**Supplied text**
^^^^^^^^
And many assume that this is the culmination of a relentless move away from what used to be more innocent ideals of sport, where games were played not with a ruthless desire to win and make money, but where the amateur was revered, and supporters remained loyal to local teams rather than switching to commercial 'brands'.
But is professionally driven sport, and the link between money and sporting life, really such a recent development? I've been discussing this with Professor Robert Colls of the University of Leicester, author of Identity of England, who is currently researching the idea of the hero in British sporting history.
Has sport and money always gone hand in hand?
Robert Colls: Sport has always been closely related to wealth in all its manifestations - as cash in hand, as time and opportunity to do things, as health and fitness, as cultural capital in the widest sense. To 'sport' used to mean to have fun, and those who had the most money usually had the most fun.
The aristocracy loved to sport of course and had the horses and acres to prove it. The poor loved to sport too, though in their own way. What they called hunting, the magistrate's bench called poaching.
^^^^^^^^
Records from a dataset:
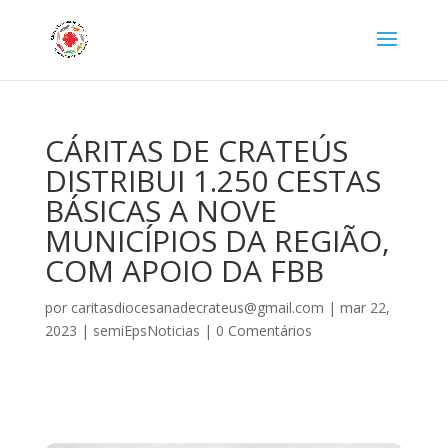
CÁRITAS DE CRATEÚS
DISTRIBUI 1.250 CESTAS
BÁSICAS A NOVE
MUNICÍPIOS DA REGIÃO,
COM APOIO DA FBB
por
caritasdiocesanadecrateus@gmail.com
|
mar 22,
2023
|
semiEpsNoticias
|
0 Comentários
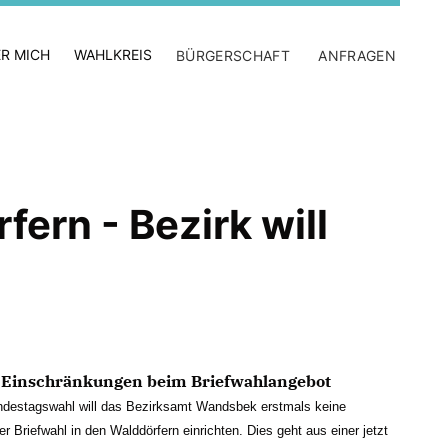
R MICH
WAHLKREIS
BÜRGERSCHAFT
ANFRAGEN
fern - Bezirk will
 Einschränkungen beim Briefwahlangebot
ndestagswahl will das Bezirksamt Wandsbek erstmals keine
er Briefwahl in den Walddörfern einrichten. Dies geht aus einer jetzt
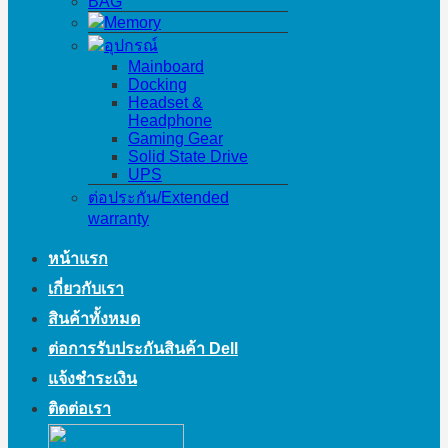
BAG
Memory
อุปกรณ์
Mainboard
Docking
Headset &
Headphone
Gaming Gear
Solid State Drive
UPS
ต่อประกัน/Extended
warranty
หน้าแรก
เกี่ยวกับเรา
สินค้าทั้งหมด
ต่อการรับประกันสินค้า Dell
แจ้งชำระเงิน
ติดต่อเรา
^^^^^^^^
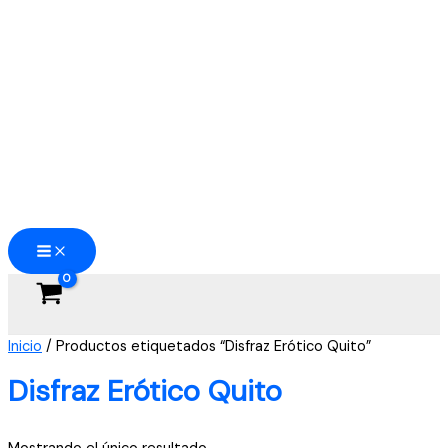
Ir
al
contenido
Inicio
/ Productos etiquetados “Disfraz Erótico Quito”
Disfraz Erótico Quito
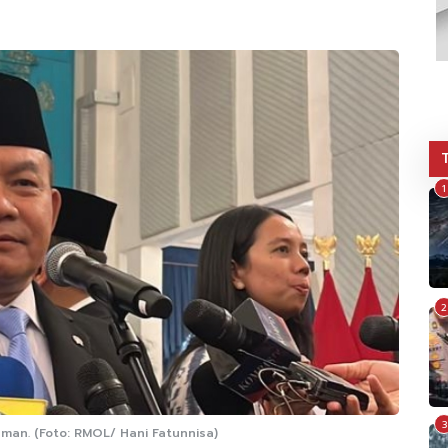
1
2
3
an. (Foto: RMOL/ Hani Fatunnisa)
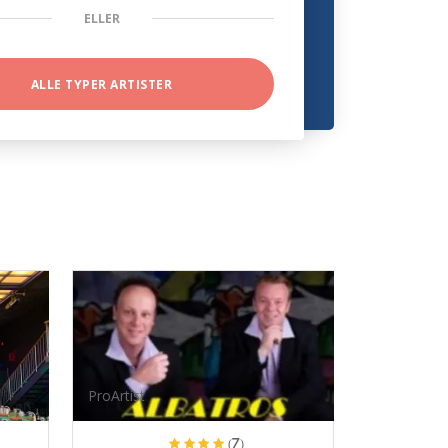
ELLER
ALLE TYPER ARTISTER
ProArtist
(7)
^^^^^^^^
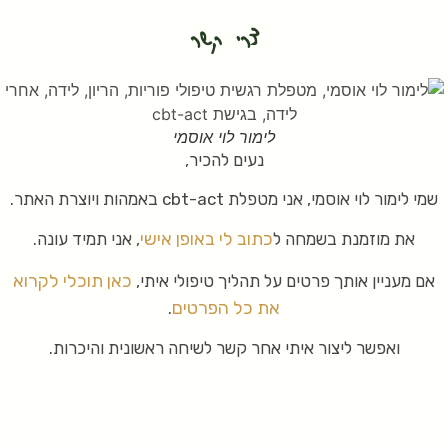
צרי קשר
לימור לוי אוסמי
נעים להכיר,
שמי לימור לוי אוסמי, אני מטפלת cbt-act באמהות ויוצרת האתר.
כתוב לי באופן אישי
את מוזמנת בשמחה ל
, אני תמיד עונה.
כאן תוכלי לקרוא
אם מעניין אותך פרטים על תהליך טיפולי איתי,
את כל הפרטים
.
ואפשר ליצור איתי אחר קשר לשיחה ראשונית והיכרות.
^^^^^^^^
**Problem requirements**
In the text on sport and money, what does Robert Colls say "to sport" used to mean?

**Your solution**
To have fun.